Bu nitelkileriyle vergi idaresinin elinde bir denetim aracı olarak bulunan emsal kira bedeli esası, bu esasa göre beyanı gerekenden daha düşük beyanda bulunan yükümlülerin beyan ettikleri gelirin gerçek ve doğru olduğu yolundaki kanıtlarına da açıktır. Bu nedenle, tüm yasal ölçülerin uygulandığı hallerde olduğu gibi vergi değerinin yüzde yedisinin altında beyanda bulunan yükümlü, beyanın gerçeğe uygun olduğunu kanıtlama yükü altındadır.
Vergi Mahkemesinde açtığı davaya ait dilekçesinde kira sözleşmelerini de eklediğini belirtmesine karşın dosyaya sunmadığı anlaşılan yükümlüğünün, beyanından daha yüksek kira geliri elde ettiğinin vergi idaresi tarafından tesbiti gerektiğinden bahisle verilen ısrar kararı, yukarıda açıkanan nedenlerle yasaya uygun bulunmamıştır.

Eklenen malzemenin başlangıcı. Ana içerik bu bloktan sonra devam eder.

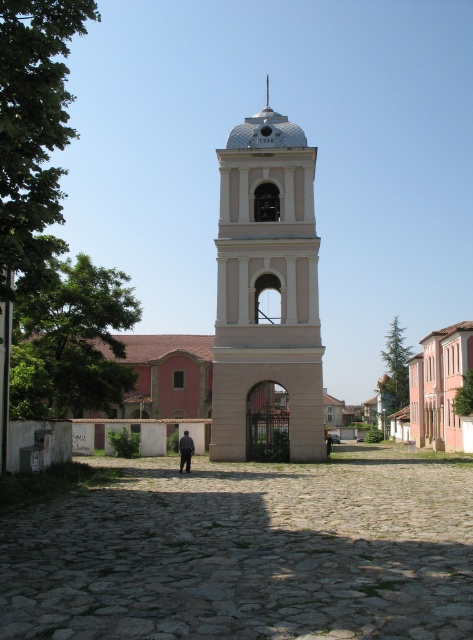
Does black fabric person at center come behind dark gray fabric at center?

No, it is not.

Between point (191, 442) and point (330, 442), which one is positioned behind?

Point (330, 442)

You are a GUI agent. You are given a task and a screenshot of the screen. Output one action in this format:
    pyautogui.click(x=<x>, y=<y>)
    Task: Click on the black fabric person at center
    This screenshot has height=640, width=473.
    Given the screenshot: What is the action you would take?
    pyautogui.click(x=185, y=451)

Does white smooth bell tower at center have a greater height compared to black fabric person at center?

Correct, white smooth bell tower at center is much taller as black fabric person at center.

You are a GUI agent. You are given a task and a screenshot of the screen. Output one action in this format:
    pyautogui.click(x=<x>, y=<y>)
    Task: Click on the white smooth bell tower at center
    
    Given the screenshot: What is the action you would take?
    pyautogui.click(x=266, y=284)

Who is positioned more to the left, white smooth bell tower at center or dark gray fabric at center?

white smooth bell tower at center

Is white smooth bell tower at center smaller than dark gray fabric at center?

No, white smooth bell tower at center is not smaller than dark gray fabric at center.

Who is more forward, [315,352] or [326,442]?

Point [315,352]

The image size is (473, 640). In order to click on white smooth bell tower at center in this screenshot , I will do `click(266, 284)`.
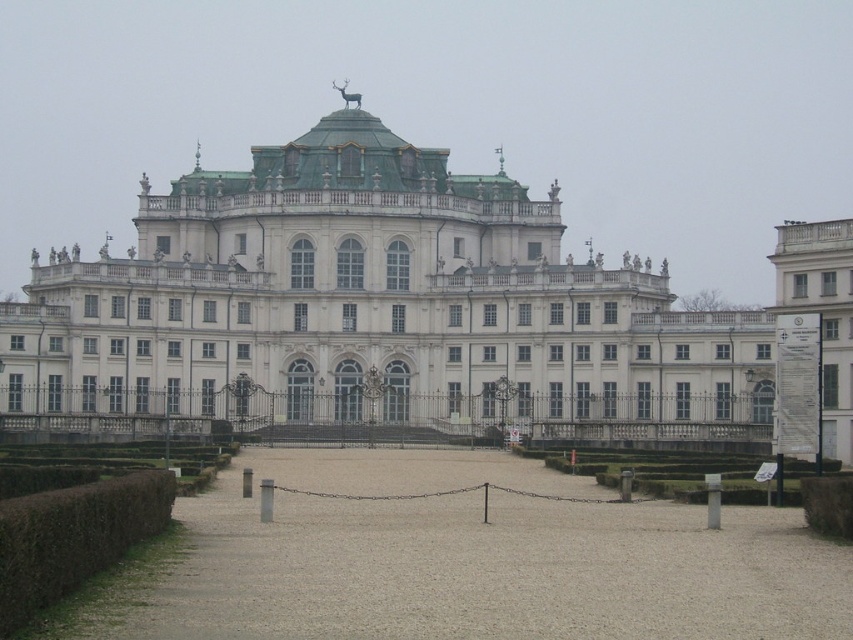
Question: Which of the following is the farthest from the observer?

Choices:
 (A) (128, 474)
 (B) (463, 524)
 (C) (15, 344)

Answer: (C)

Question: Does white stone palace at center have a larger size compared to green leafy hedge at lower left?

Choices:
 (A) yes
 (B) no

Answer: (A)

Question: Can you confirm if white stone palace at center is positioned below green leafy hedge at lower left?

Choices:
 (A) yes
 (B) no

Answer: (B)

Question: Does brown gravel path at center have a lesser width compared to green leafy hedge at lower left?

Choices:
 (A) yes
 (B) no

Answer: (B)

Question: Based on their relative distances, which object is nearer to the brown gravel path at center?

Choices:
 (A) white stone palace at center
 (B) green leafy hedge at lower left

Answer: (B)

Question: Which point is farther to the camera?

Choices:
 (A) brown gravel path at center
 (B) green leafy hedge at lower left

Answer: (A)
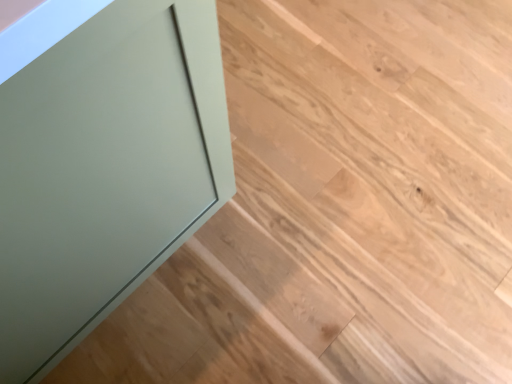
The image size is (512, 384). Find the location of `matte green cabinet at upper left`. matte green cabinet at upper left is located at coordinates (359, 197).

Describe the element at coordinates (359, 197) in the screenshot. I see `matte green cabinet at upper left` at that location.

The height and width of the screenshot is (384, 512). I want to click on matte green cabinet at upper left, so click(x=359, y=197).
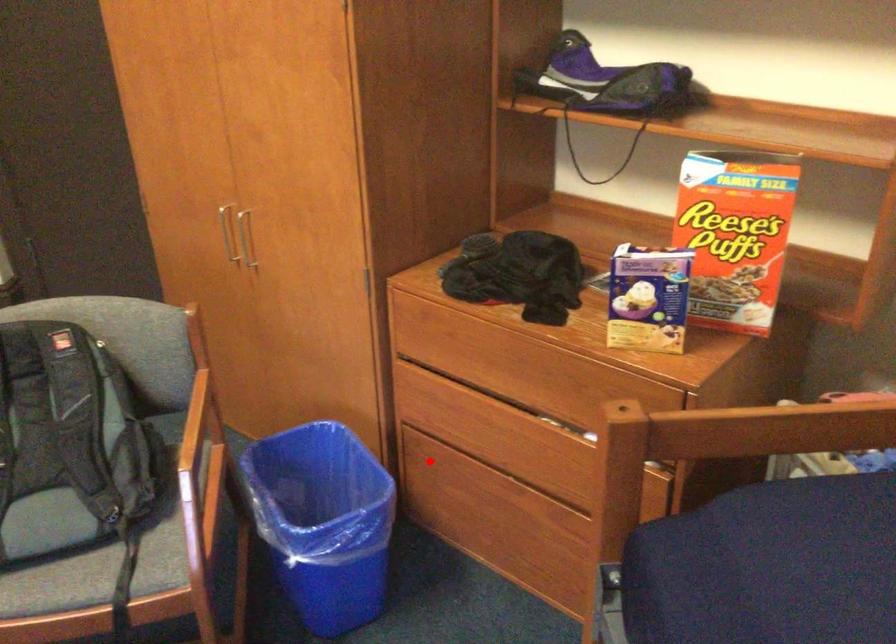
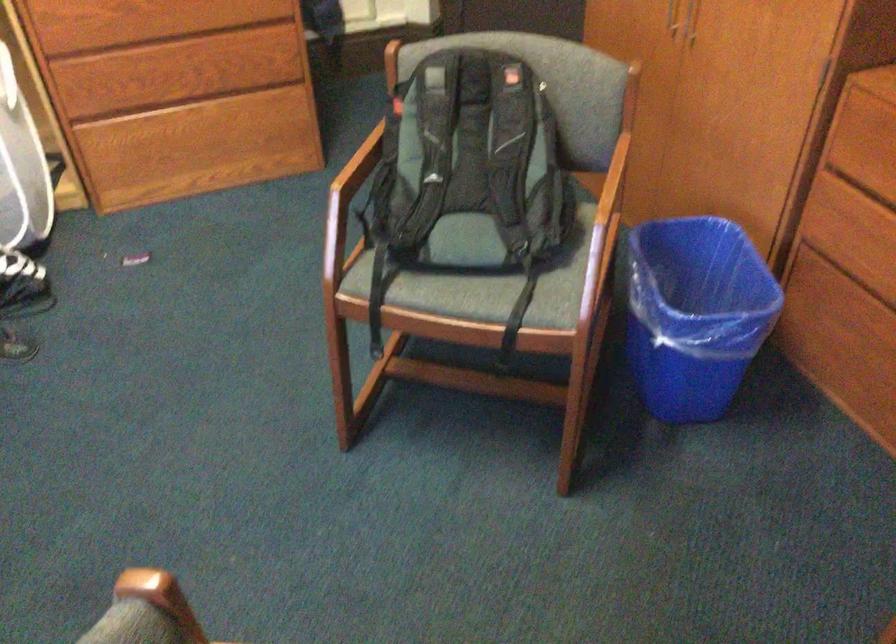
Locate, in the second image, the point that corresponds to the highlighted location in the first image.

(828, 285)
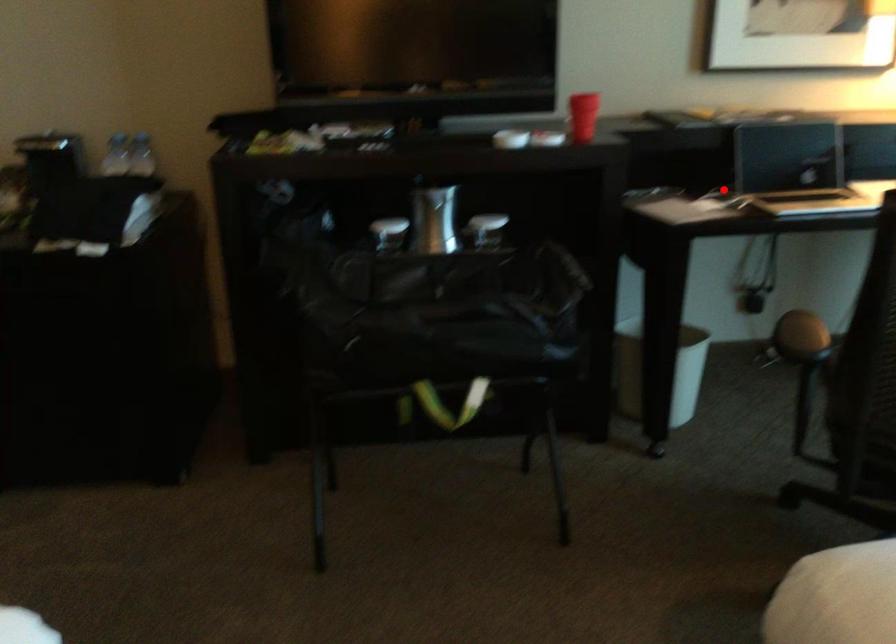
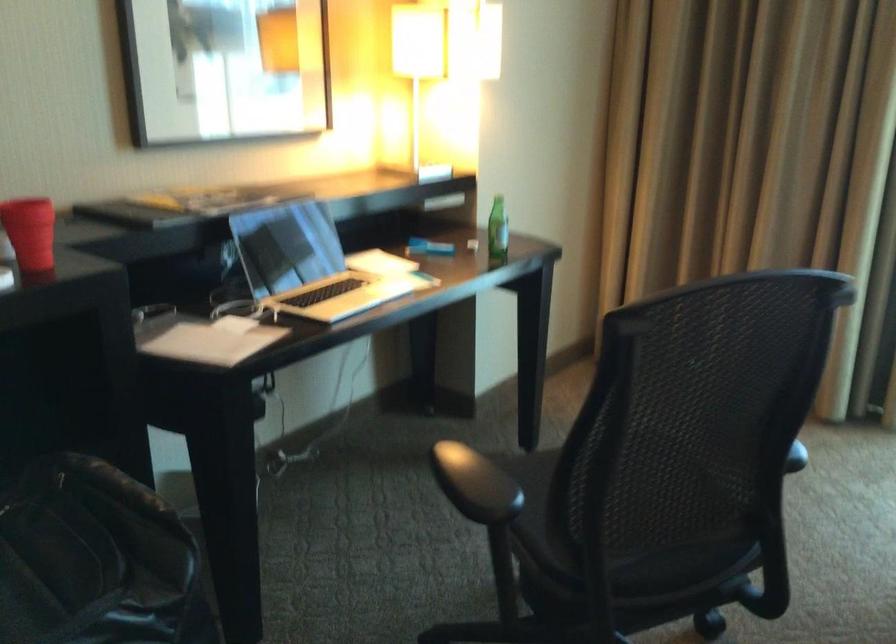
Find the pixel in the second image that matches the highlighted location in the first image.

(237, 304)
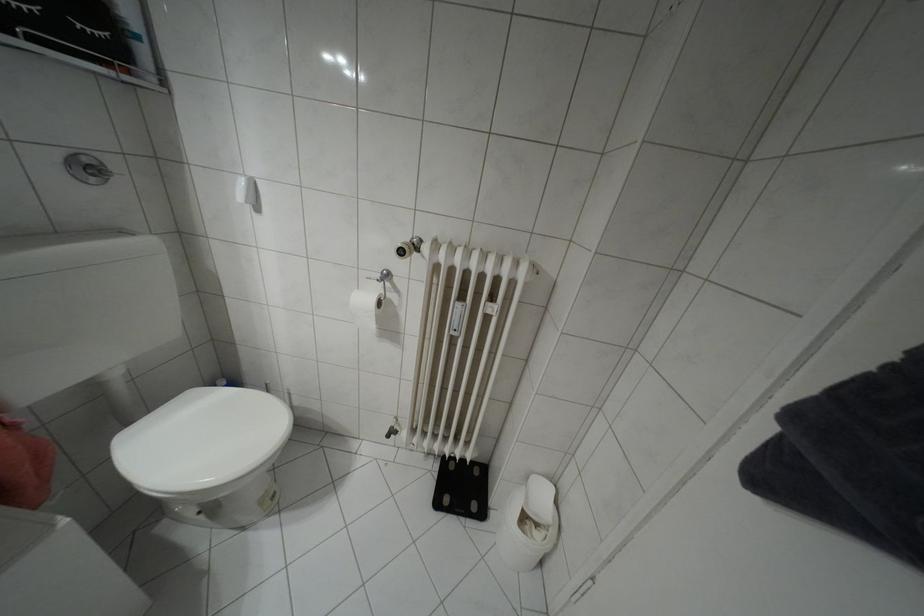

Bu nedenlerle, beyanın gerçek ve doğru olduğunun kanıtlanması için yükümlüden istenecek belgelerin incelenip değerlendirilmesinden sonra yeni bir karar verilmek üzere Samsun Vergi Mahkemesinin 7.3.1989 günlü ve K : 1989/277 sayılı Israr Kararının bozulmasına, yeniden verilecek kararda hüküm altına alınacağından yargılama giderleri hakkında hüküm tesisine gerek bulunmadığına, 6.4.1990 gününde oyçokluğu ile karar verildi.
KARŞI OY
Mahkemenin ısrar kararında yazılı gerekçelerle temyiz isteminin reddi gerekir. Bu sebeple karara karşıyız.